The task: Reproduce, character for character, the lines of the material below from its very beginning through the line that contains "E-Bültene Kayıt Olun", with that final line included.

Listed records:
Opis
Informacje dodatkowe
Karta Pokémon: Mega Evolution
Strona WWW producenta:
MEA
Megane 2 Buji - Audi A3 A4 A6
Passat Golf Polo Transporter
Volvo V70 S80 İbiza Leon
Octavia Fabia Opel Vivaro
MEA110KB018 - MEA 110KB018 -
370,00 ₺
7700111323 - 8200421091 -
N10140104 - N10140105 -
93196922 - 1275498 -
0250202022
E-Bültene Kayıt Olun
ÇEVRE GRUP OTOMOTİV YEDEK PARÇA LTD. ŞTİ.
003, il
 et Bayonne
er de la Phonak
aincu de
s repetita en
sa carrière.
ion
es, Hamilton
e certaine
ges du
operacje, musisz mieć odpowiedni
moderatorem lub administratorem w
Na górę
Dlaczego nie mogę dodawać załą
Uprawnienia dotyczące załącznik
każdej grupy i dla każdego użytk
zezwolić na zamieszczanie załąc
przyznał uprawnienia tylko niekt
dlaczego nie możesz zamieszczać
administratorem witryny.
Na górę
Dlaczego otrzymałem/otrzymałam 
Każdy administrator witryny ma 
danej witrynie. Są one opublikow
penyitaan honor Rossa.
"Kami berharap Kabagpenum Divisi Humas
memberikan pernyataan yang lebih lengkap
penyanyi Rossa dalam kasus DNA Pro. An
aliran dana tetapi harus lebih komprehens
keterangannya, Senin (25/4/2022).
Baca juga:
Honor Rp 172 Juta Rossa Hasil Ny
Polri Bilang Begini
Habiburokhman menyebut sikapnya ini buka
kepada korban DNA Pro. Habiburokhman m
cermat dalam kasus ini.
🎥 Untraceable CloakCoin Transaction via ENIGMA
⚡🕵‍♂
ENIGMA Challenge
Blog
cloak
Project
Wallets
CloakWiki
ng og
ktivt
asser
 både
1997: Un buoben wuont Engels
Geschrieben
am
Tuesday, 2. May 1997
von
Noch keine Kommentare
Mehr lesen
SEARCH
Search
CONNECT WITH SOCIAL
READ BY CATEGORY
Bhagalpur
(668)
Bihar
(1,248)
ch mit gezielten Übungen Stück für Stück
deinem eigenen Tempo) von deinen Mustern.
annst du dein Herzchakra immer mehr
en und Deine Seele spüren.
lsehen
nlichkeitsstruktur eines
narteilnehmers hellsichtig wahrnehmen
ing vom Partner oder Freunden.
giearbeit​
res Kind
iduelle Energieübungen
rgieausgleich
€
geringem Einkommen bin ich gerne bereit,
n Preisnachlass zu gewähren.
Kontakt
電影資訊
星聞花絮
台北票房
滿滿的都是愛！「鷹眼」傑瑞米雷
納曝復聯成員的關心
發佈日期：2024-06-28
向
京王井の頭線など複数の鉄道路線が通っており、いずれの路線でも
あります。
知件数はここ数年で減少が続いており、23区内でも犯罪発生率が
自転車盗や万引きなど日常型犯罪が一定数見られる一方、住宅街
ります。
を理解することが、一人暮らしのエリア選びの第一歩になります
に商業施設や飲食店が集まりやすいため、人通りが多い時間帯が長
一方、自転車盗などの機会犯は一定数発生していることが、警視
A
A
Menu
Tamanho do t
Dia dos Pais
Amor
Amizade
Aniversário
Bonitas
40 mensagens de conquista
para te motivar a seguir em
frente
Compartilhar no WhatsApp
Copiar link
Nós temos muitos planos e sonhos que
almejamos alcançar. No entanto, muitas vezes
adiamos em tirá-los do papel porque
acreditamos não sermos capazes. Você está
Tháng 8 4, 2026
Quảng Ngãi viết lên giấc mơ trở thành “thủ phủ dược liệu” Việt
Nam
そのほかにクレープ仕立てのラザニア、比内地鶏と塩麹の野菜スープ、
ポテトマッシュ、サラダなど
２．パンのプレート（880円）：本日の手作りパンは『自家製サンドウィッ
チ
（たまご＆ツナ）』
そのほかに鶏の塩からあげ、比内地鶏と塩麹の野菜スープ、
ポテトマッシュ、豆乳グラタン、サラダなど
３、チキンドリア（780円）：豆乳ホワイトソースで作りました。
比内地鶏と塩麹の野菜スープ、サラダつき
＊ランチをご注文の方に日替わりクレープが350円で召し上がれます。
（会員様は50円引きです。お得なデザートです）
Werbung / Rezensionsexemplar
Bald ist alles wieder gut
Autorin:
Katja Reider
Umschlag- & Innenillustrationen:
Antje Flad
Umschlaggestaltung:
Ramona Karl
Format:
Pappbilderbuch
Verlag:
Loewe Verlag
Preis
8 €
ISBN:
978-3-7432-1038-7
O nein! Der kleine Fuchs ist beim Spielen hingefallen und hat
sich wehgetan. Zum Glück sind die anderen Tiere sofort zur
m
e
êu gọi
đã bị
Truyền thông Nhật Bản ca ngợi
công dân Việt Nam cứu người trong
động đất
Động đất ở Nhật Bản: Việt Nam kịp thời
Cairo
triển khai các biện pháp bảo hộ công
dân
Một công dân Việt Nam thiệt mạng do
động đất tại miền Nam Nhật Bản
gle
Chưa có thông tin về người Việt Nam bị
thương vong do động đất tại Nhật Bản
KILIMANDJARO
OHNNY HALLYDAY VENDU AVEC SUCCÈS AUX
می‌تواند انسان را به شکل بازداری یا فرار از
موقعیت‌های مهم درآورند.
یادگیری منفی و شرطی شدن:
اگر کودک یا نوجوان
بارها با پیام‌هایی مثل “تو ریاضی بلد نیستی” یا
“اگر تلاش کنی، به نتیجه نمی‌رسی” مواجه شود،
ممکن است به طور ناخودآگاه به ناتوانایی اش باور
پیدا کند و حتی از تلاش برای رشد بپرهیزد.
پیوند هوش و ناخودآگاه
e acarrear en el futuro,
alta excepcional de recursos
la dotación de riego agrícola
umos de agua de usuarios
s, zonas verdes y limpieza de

Answer for this exercise:
Opis
Informacje dodatkowe
Karta Pokémon: Mega Evolution
Strona WWW producenta:
MEA
Megane 2 Buji - Audi A3 A4 A6
Passat Golf Polo Transporter
Volvo V70 S80 İbiza Leon
Octavia Fabia Opel Vivaro
MEA110KB018 - MEA 110KB018 -
370,00 ₺
7700111323 - 8200421091 -
N10140104 - N10140105 -
93196922 - 1275498 -
0250202022
E-Bültene Kayıt Olun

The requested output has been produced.